AK: That's a good question because, actually, doing a film with Jean-Luc was always a great pleasure and they're all so different, so which one did I enjoy the most? Maybe, 'A Woman is a Woman.' Because it was one of the first ones. But really I cannot say, because they're all so different. He seems so serious, but you always had great fun. You know he was a big sportif. He liked to run - he could do everything better than anybody else. Oh yes it's true. He would say to me, "Not good enough." I would say, "Well, I had vertigo." And he would say, "Go on. Climb up there." I said, "Really, Jean-Luc, you know." And everything that Jean-Paul would do in the film, Jean-Luc would do it ten times better. No it's really true. The only thing they had in common was to read l'Equipe, the....
CM: The sports newspaper.
AK: Which I love myself because my grandfather, he loved sport too and when I was a kid he would take me to the games. I know everything about football. And everything about rugby. Yeah yeah.
CM: I should say that Godard gave a very limited number of interviews at Cannes about Éloge de l'amour this year, and one of them was to l'Equipe. Which is a hilarious interview actually.
Q: Do you feel you could have played the part Bardot played in 'Le Mépris'?
AK: No, that was for Brigitte. Non non. But he used a lot of the dialogues from our private lives. Smart guy, hein?
Q: Was there any different preparation for 'Made in USA' where there's slightly more action, where you were playing a secret agent?
AK: Let's keep it secret.
Q: Was there a script before the film started?
AK: Non. But there was a script inside Jean-Luc Godard's head. But we knew about the story. He would say, "Well, it's so and so and so." Then he would say, "But." We had the dialogues just before. He would write it every day. He had that kind of structure in his head, and a kind of story, and probably the dialogue too.
Q: Which is the favourite song you sang in a Godard film?
AK: 'Jamais, je ne.... jamais je te... t'aimerais toujours, Oh mon amour.' Oh we've had too much wine (laughter). It's a song I'm singing in Pierrot le Fou. I'm singing, 'Maline de chance, et jamais je ne te dirai que je t'aimerais toujours. Oh mon amour.' Je l'ai dit!
Q: What was your working relationship with Jean-Paul Belmondo, for it seems to be such a rapport on the screen.
AK: It was love. But love, you know, like, give me your hand...Love.
Q: What are your feelings about the films he made after he worked with you?
AK: What a bad question. I hate it. No, no. What I'm very happy about is that today all your young people here are still coming to see a film of Jean-Luc Godard, and with me and that is really great.

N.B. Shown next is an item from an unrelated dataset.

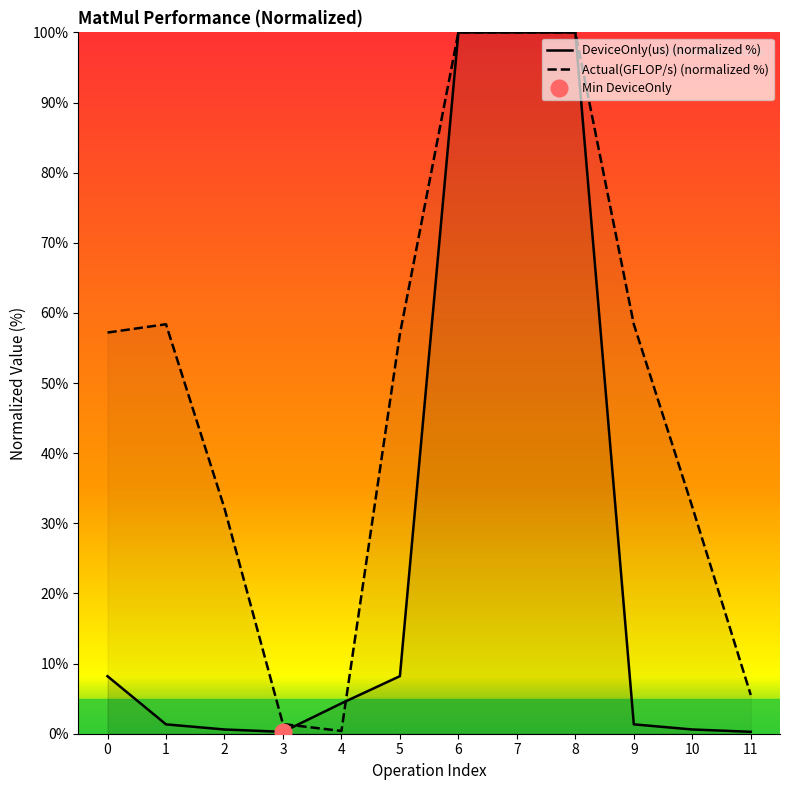

What are all the series names shown in the legend?

DeviceOnly(us), Actual(GFLOP/s)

That's a present, that's a cadeau. It's something that I appreciate a lot and I love it. Because it means we didn't do that for nothing and it's still living and that's great. That's fantastic.
CM: And we appreciate a real lot that you came here tonight, Anna Karina. Thank you very much indeed.
Anna Karina was interviewed by Colin MacCabe at the National Film Theatre on Thursday 21 June 2001. Trouvé ici.